PROVIDED DATA:
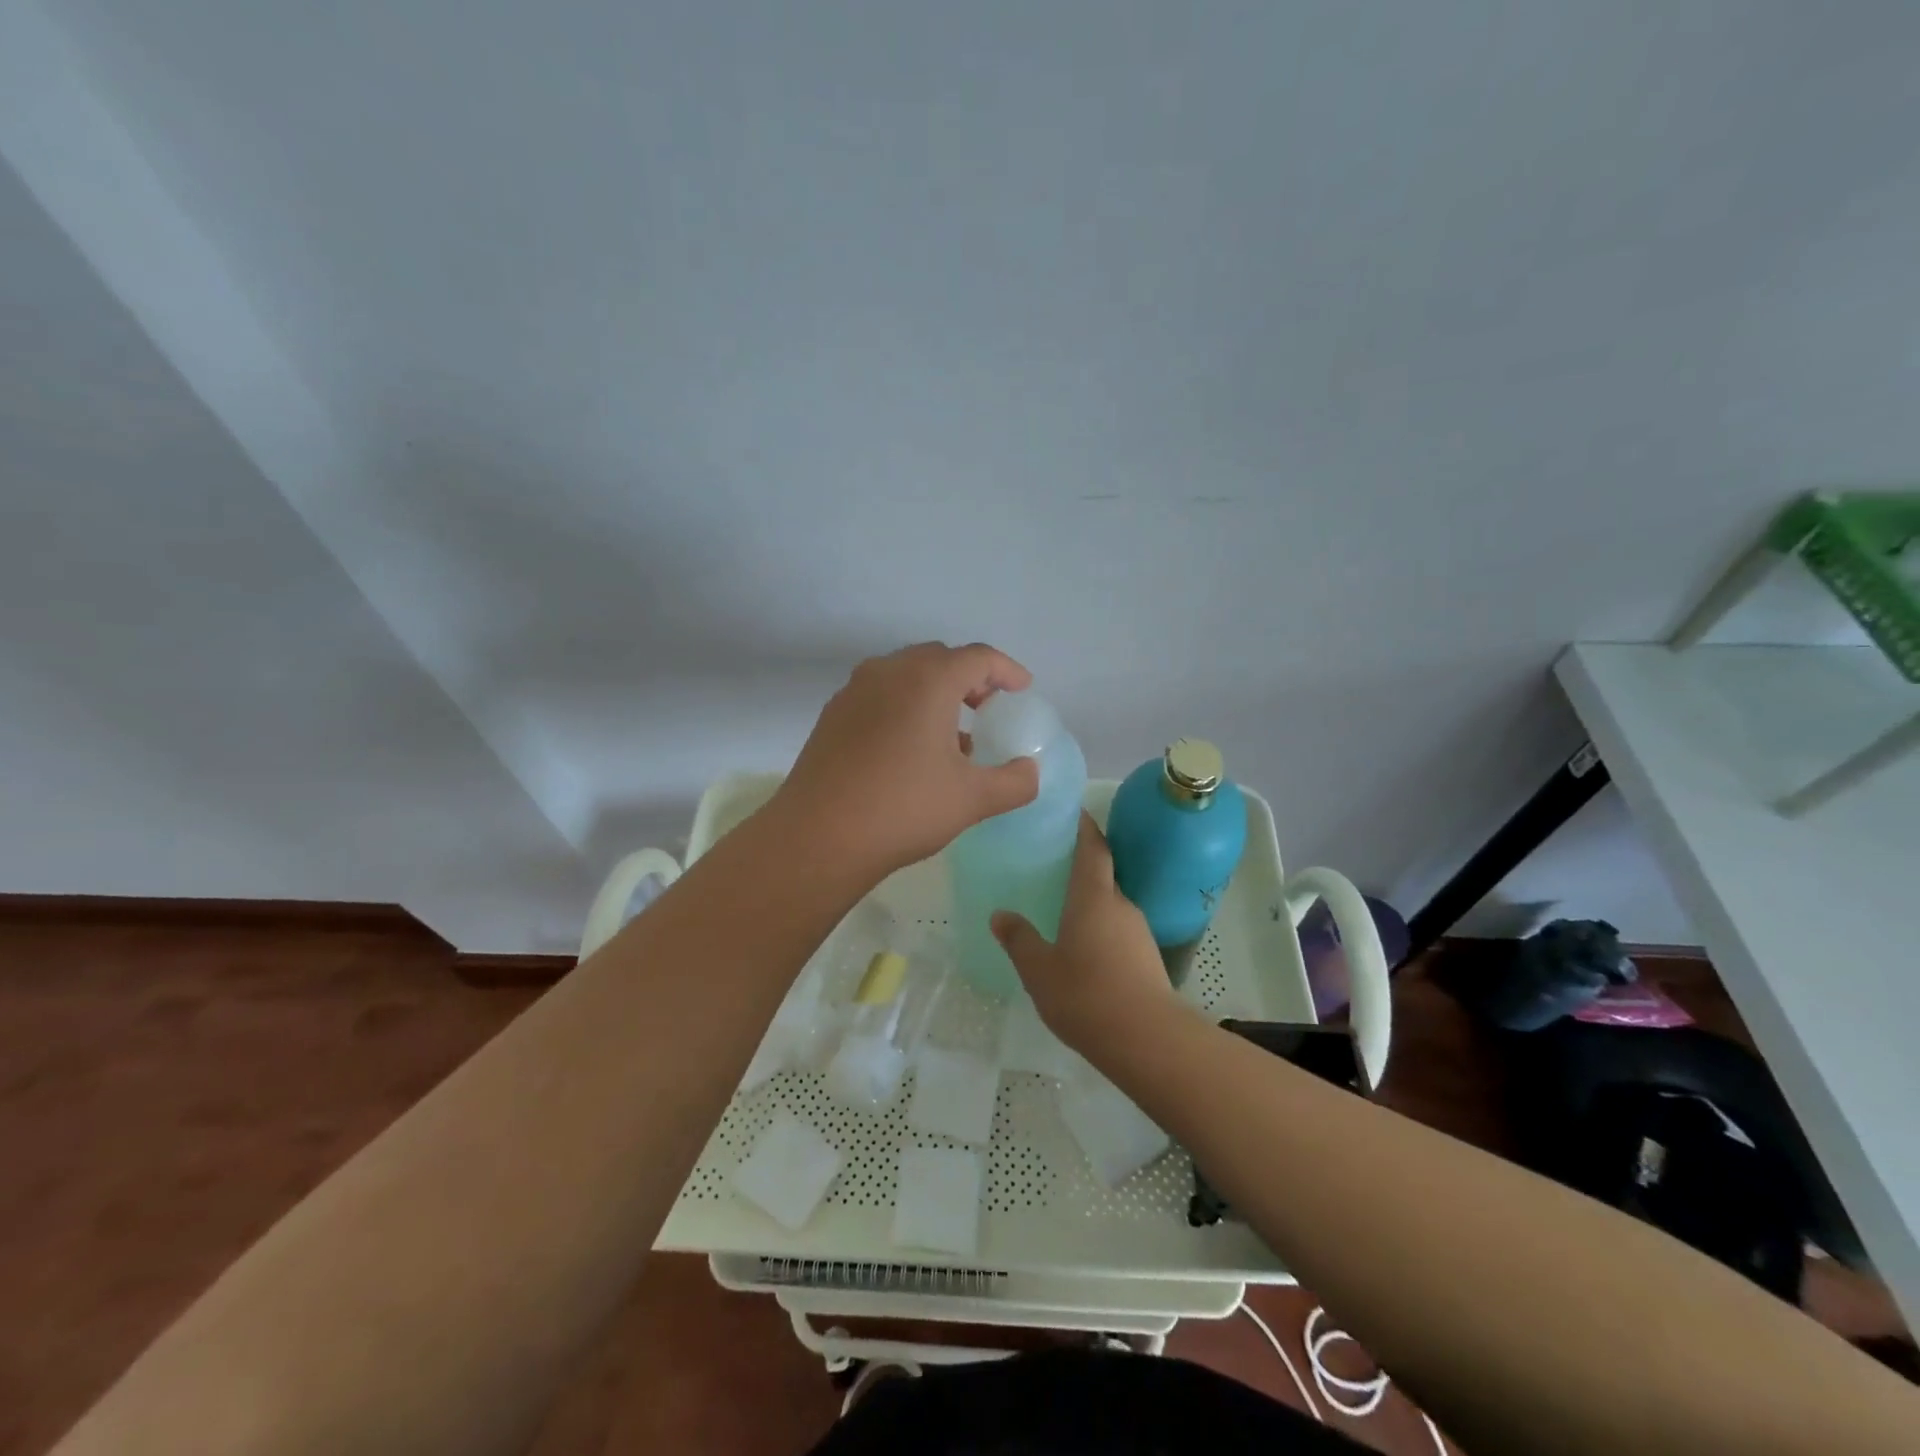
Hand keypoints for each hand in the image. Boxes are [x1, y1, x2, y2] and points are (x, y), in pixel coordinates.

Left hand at [772, 642, 1040, 880]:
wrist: (818, 836)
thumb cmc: (903, 809)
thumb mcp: (972, 799)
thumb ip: (1014, 782)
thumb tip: (1030, 771)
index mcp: (928, 680)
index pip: (978, 657)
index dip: (1007, 670)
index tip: (1022, 691)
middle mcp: (888, 672)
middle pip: (939, 658)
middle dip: (970, 677)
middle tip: (988, 708)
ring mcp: (854, 691)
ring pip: (905, 675)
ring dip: (935, 692)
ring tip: (953, 734)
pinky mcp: (833, 715)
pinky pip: (880, 695)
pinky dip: (905, 706)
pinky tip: (911, 749)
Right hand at [991, 813, 1182, 1057]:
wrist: (1147, 1040)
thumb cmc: (1086, 995)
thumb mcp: (1039, 970)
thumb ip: (1019, 940)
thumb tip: (1000, 915)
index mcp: (1093, 897)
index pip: (1093, 848)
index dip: (1084, 827)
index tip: (1073, 813)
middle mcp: (1120, 905)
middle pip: (1102, 875)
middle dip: (1081, 869)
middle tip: (1052, 869)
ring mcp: (1138, 932)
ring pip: (1111, 907)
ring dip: (1090, 904)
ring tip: (1062, 914)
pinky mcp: (1148, 958)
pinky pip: (1119, 932)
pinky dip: (1101, 932)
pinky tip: (1084, 954)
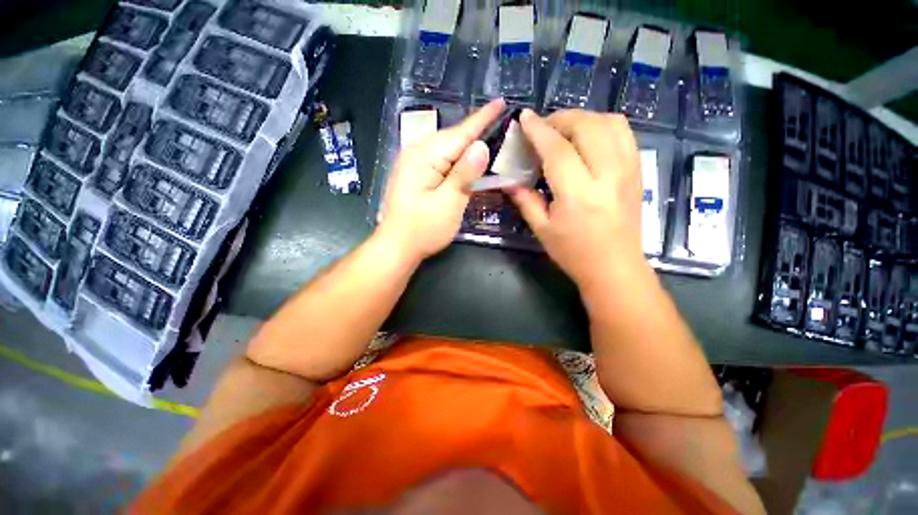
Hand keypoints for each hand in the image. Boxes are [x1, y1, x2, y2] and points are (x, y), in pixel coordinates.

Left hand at [378, 99, 504, 259]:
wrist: (396, 247)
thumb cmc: (423, 229)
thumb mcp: (448, 203)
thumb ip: (464, 174)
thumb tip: (481, 146)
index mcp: (424, 156)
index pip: (460, 133)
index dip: (482, 119)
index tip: (500, 102)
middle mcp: (416, 153)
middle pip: (452, 138)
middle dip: (476, 131)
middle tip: (501, 124)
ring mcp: (413, 163)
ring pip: (446, 148)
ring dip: (466, 145)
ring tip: (489, 138)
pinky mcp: (414, 174)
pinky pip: (440, 159)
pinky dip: (456, 159)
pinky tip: (466, 160)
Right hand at [508, 109, 644, 286]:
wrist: (615, 267)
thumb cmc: (574, 253)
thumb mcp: (542, 229)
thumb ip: (525, 200)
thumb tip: (509, 180)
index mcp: (578, 194)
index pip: (557, 150)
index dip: (539, 130)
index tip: (524, 118)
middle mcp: (608, 175)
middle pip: (587, 126)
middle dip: (560, 119)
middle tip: (542, 129)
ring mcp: (628, 170)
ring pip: (610, 122)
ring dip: (583, 119)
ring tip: (564, 132)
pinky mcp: (638, 171)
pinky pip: (624, 133)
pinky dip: (602, 126)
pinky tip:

TASK INSTRUCTIONS:
What this calls for is the material above set down exactly, pictures excluded.

REPLY TO THE EXERCISE:
Hand keypoints for each hand in the image. Boxes are [x1, y1, x2, y2] and points are (x, y), in pixel coordinates.

Left hand at [772, 642, 1040, 880]:
wrist: (818, 836)
thumb cmc: (903, 809)
thumb mcp: (972, 799)
thumb ip: (1014, 782)
thumb tip: (1030, 771)
index mcp: (928, 680)
index pip: (978, 657)
index dip: (1007, 670)
index tip: (1022, 691)
middle mcp: (888, 672)
middle pip: (939, 658)
middle dip: (970, 677)
middle tip: (988, 708)
ring mcp: (854, 691)
ring pip: (905, 675)
ring dip: (935, 692)
ring tip: (953, 734)
pinky mcp: (833, 715)
pinky pip: (880, 695)
pinky dip: (905, 706)
pinky tip: (911, 749)
Right hand at [991, 813, 1182, 1057]:
wrist: (1147, 1040)
thumb cmc: (1086, 995)
thumb mcp: (1039, 970)
thumb ip: (1019, 940)
thumb tip: (1000, 915)
index mcp: (1093, 897)
index pip: (1093, 848)
index dip: (1084, 827)
index tip: (1073, 813)
middle mcp: (1120, 905)
middle pip: (1102, 875)
middle dip: (1081, 869)
middle tip: (1052, 869)
ring mcp: (1138, 932)
ring pip: (1111, 907)
ring dip: (1090, 904)
ring tip: (1062, 914)
pinky mcp: (1148, 958)
pinky pip: (1119, 932)
pinky dip: (1101, 932)
pinky tip: (1084, 954)
Hand keypoints for each hand in the image. Boxes are [x1, y1, x2, y2] and points are (x, y), in pixel coordinates.

Left hand at [378, 99, 504, 259]:
wrist: (396, 247)
thumb cmc: (423, 229)
thumb mcp: (448, 203)
thumb ip: (464, 174)
thumb tip: (481, 146)
index mcp: (424, 156)
index pip: (460, 133)
index dip: (482, 119)
index tip: (500, 102)
middle mcp: (416, 153)
middle pip: (452, 138)
middle dip: (476, 131)
middle tip: (501, 124)
ring mcp: (413, 163)
ring pip: (446, 148)
ring dip: (466, 145)
ring tip: (489, 138)
pinky mcp: (414, 174)
pinky pip: (440, 159)
pinky dip: (456, 159)
pinky tip: (466, 160)
Right hand at [508, 109, 644, 286]:
wrist: (615, 267)
thumb cmc: (574, 253)
thumb mcp: (542, 229)
thumb ip: (525, 200)
thumb tip: (509, 180)
index mcp: (578, 194)
index pip: (557, 150)
index dip: (539, 130)
index tip: (524, 118)
middle mcp: (608, 175)
middle pip: (587, 126)
middle dip: (560, 119)
middle tip: (542, 129)
ring mcp: (628, 170)
ring pip: (610, 122)
ring dip: (583, 119)
ring tip: (564, 132)
pinky mcp: (638, 171)
pinky pip: (624, 133)
pinky dip: (602, 126)
pinky tip:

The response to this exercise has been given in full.